Grasse : les parfumeurs se lancent dans les gaz verts
Un consortium d’acteurs dans lequel figure Prodarom, le syndicat des parfumeurs, a lancé une étude destinée à estimer la viabilité technico-économique de la transformation en biogaz des drêches et des effluents de cette industrie basée autour de Grasse. Il projette ensuite de l’autoconsommer.
Le secteur de l’industrie est responsable d’environ 20 % des émissions de gaz à effet de serre (GES) et représente 35 % du gaz naturel consommé en France. Pour accélérer l’émergence de zones industrielles bas carbone (Zibac), GRDF a sélectionné sept projets territoriaux jugés « innovants ». Le distributeur de gaz financera une partie de leurs études de faisabilité, avec une enveloppe globale de 500 000 euros.

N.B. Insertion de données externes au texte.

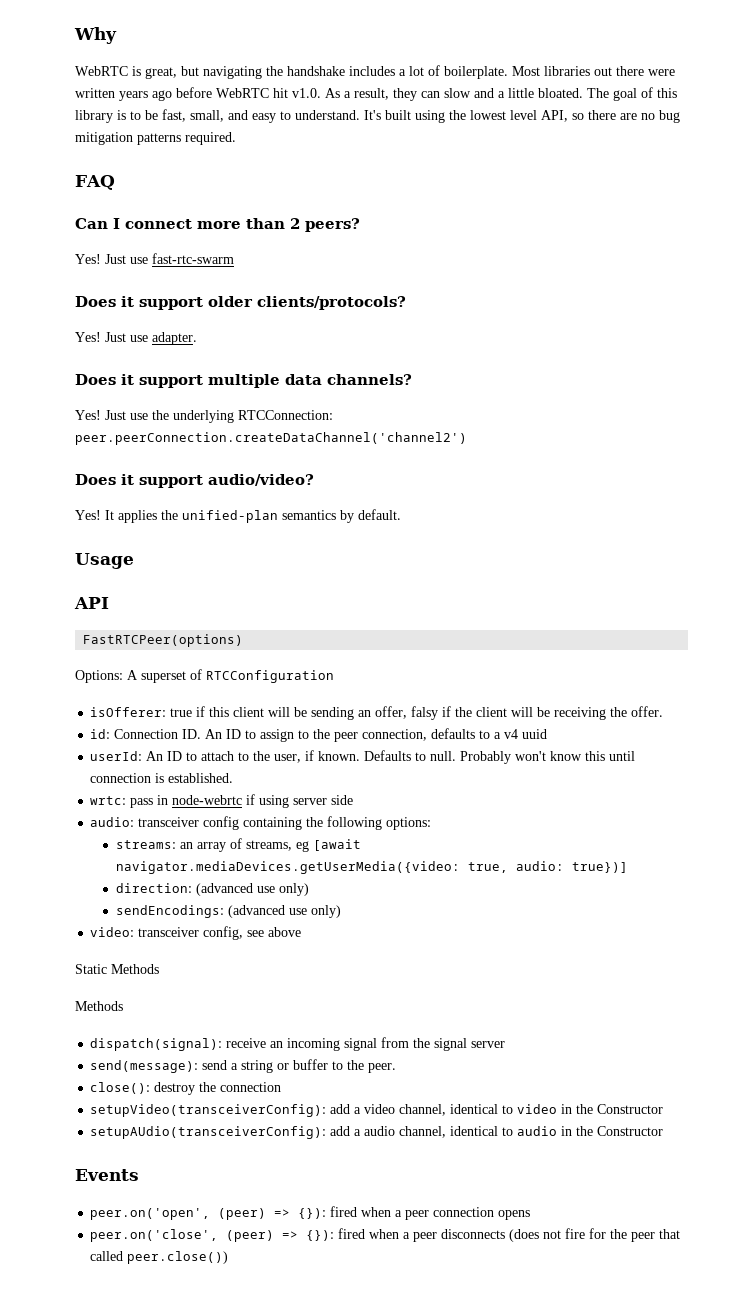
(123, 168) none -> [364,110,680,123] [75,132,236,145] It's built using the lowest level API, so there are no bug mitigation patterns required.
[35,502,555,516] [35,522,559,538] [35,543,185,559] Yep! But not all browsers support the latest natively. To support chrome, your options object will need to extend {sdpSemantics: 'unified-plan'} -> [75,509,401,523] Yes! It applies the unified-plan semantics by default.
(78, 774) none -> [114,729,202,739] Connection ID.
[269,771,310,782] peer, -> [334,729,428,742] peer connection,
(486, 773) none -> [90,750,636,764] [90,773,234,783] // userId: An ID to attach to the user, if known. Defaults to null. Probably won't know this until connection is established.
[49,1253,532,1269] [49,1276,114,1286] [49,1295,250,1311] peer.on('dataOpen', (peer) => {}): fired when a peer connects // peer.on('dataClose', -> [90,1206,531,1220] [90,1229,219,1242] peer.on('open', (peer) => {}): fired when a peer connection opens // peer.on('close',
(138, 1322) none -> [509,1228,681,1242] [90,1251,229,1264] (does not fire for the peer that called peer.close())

L’un d’eux est porté par un consortium alliant le Syndicat national des fabricants de produits aromatiques (Prodarom), la Chambre de commerce et d’industrie (CCI) Nice Côte d’Azur, la société d’économie mixte (Sem) du département Green energy 06 et GRDF. Ces quatre acteurs comptent définir le mix de production de biogaz le plus approprié pour valoriser les coproduits de l’industrie du parfum grassoise : quelle proportion par la méthanisation ? Et par la gazéification hydrothermale ?
Co-construire des solutions
L’entreprise de distribution de gaz a sélectionné les sept lauréats de cet appel à projets (AAP) en suivant plusieurs critères, notamment le niveau de synergie et de co-construction entre les différents acteurs d’un même territoire (collectivités, industriels, producteurs d’énergie, etc.) ainsi que l’innovation. « D’une part, nous cherchions des projets de décarbonation de l’industrie qui valorisent les atouts du territoire tout en mutualisant l’usage des infrastructures énergétiques. D’autre part, les solutions proposées devaient s’appuyer sur les gaz verts, l’hydrogène ou le CO2. Le développement de schémas d’autoconsommation collective de biométhane ou encore de nouvelles démarches de flexibilité territoriale ont également été ciblés par cet AAP », étaye Sami Ghardaddou, chef de projet de la direction Stratégie de GDRF. D’autres AAP de ce type pourraient être lancés en 2024.
Pour Prodarom, la réflexion a débuté voici sept ans. Le Syndicat s’était renseigné afin de transformer les résidus issus de l’extraction ou de la distillation des plantes aromatiques, les drêches, de la cinquantaine de parfumeurs présents dans le département en biométhane. Selon une étude menée par le laboratoire de l’Institut national de la recherche agronomique (Inrae) de Narbonne entre 2019 et 2022, ce gisement est de 2 000 à 3 000 tonnes. « Actuellement, elles sont compostées à Tarascon (Bouches-du-Rhône) à la limite de la région. Nous avons émis l’idée de réduire les transports par camion en les valorisant sur place grâce à la méthanisation, puis d’autoconsommer ce gaz vert grâce aux futurs avancées législatives. En étudiant leur caractérisation, nous nous sommes en effet rendus compte qu’elles disposaient d’un fort pouvoir méthanogène », relate Marie-Thérèse Costa, chargée d’études environnement pour Prodarom. Ce pouvoir méthanogène est en outre plus important en présence de résidus d’alcool, issus du procédé d’extraction. Pour rentabiliser l’installation, le consortium a dû élargir le gisement potentiel. Les effluents de lavage et de process des industriels ou encore les boues issues de stations d’épuration (Step) ont donc été ajoutés. Selon l’étude préliminaire au projet, 15 000 t de matière organique peuvent être valorisées, ce qui produirait 10 à 15 t de gaz renouvelable et éviterait l’émission annuelle de 1650 t de CO2.